## Problem requirements
There is material below. Print exactly the lines starting at the line with "[790,424,811,444] 的 -> [127,629,145,647] 转" and ending at the line with "[727,479,769,499] [727,534,832,554] 图论", ends included, and no others.

## Dataset

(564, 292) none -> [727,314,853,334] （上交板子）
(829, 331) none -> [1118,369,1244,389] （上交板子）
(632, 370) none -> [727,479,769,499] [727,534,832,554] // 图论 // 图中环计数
--
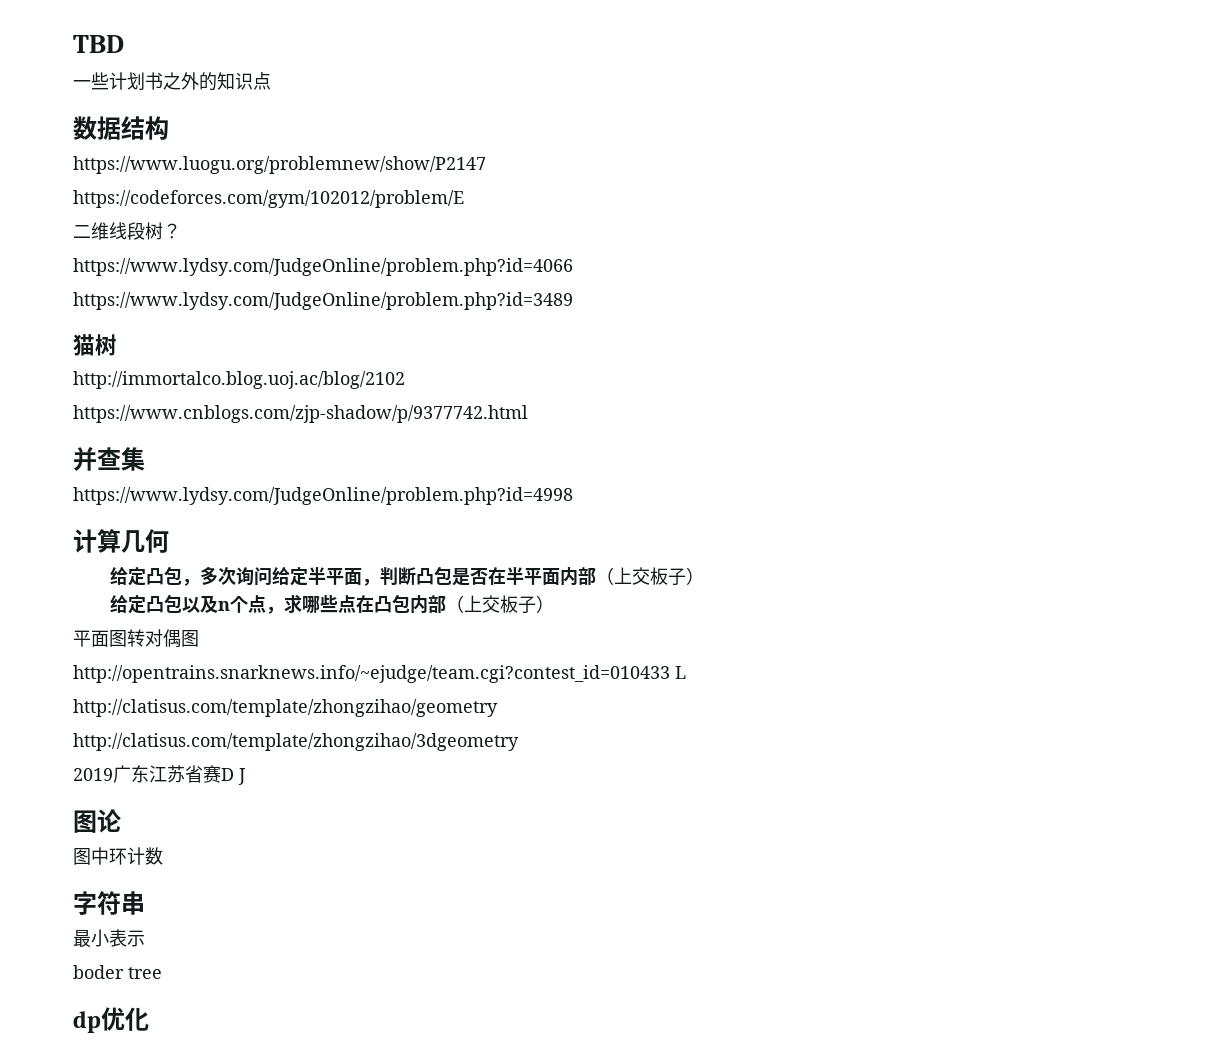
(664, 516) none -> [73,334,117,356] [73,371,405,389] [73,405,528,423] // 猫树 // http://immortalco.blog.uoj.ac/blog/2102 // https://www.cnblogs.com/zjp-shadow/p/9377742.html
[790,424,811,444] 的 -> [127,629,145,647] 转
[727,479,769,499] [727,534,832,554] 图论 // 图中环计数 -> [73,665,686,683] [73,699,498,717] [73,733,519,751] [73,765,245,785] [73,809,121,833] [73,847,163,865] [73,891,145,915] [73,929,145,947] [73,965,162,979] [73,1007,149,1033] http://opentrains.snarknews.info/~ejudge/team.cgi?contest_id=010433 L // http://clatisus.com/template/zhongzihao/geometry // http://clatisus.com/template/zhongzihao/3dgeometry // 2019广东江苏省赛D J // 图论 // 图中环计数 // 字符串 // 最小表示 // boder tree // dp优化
...
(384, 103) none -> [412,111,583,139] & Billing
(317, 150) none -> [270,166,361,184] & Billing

## Your solution
[790,424,811,444] 的 -> [127,629,145,647] 转
[727,479,769,499] [727,534,832,554] 图论 // 图中环计数 -> [73,665,686,683] [73,699,498,717] [73,733,519,751] [73,765,245,785] [73,809,121,833] [73,847,163,865] [73,891,145,915] [73,929,145,947] [73,965,162,979] [73,1007,149,1033] http://opentrains.snarknews.info/~ejudge/team.cgi?contest_id=010433 L // http://clatisus.com/template/zhongzihao/geometry // http://clatisus.com/template/zhongzihao/3dgeometry // 2019广东江苏省赛D J // 图论 // 图中环计数 // 字符串 // 最小表示 // boder tree // dp优化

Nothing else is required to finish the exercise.